Paul Krugman dissects the politics of fear. Read the whole piece here.
Excerpts:
"In America’s darkest hour, Franklin Delano Roosevelt urged the nation not to succumb to “nameless, unreasoning, unjustified terror.” But that was then.
Today, many of the men who hope to be the next president — including all of the candidates with a significant chance of receiving the Republican nomination — have made unreasoning, unjustified terror the centerpiece of their campaigns.
Consider, for a moment, the implications of the fact that Rudy Giuliani is taking foreign policy advice from Norman Podhoretz, who wants us to start bombing Iran “as soon as it is logistically possible.”
"Beyond that, the claim that Iran is on the path to global domination is beyond ludicrous. Yes, the Iranian regime is a nasty piece of work in many ways, and it would be a bad thing if that regime acquired nuclear weapons. But let’s have some perspective, please: we’re talking about a country with roughly the G.D.P. of Connecticut, and a government whose military budget is roughly the same as Sweden’s."

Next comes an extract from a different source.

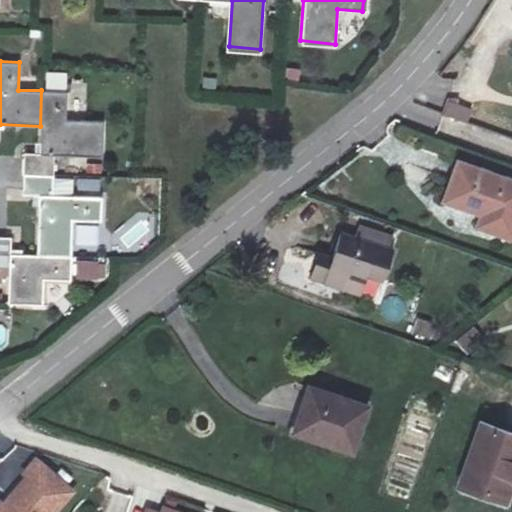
[(22,173),(52,174),(52,154),(102,156),(103,122),(66,121),(67,73),(42,72),(41,90),(40,126),(40,154),(22,152),(22,173)]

"In the wake of 9/11, the Bush administration adopted fear-mongering as a political strategy. Instead of treating the attack as what it was — an atrocity committed by a fundamentally weak, though ruthless adversary — the administration portrayed America as a nation under threat from every direction.
Most Americans have now regained their balance. But the Republican base, which lapped up the administration’s rhetoric about the axis of evil and the war on terror, remains infected by the fear the Bushies stirred up — perhaps because fear of terrorists maps so easily into the base’s older fears, including fear of dark-skinned people in general.
And the base is looking for a candidate who shares this fear."